-- ACTIVITY --
Each of the entries below needs to be given again exactly.

-- DATASET --
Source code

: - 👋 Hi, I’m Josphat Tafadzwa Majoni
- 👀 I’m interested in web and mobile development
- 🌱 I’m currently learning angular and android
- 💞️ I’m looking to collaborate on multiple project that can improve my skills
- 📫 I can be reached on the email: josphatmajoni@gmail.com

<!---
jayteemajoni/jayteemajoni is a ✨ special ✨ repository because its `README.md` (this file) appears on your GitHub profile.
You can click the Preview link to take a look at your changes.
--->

-- EXERCISE OUTPUT --
Source code

: - 👋 Hi, I’m Josphat Tafadzwa Majoni
- 👀 I’m interested in web and mobile development
- 🌱 I’m currently learning angular and android
- 💞️ I’m looking to collaborate on multiple project that can improve my skills
- 📫 I can be reached on the email: josphatmajoni@gmail.com

<!---
jayteemajoni/jayteemajoni is a ✨ special ✨ repository because its `README.md` (this file) appears on your GitHub profile.
You can click the Preview link to take a look at your changes.
--->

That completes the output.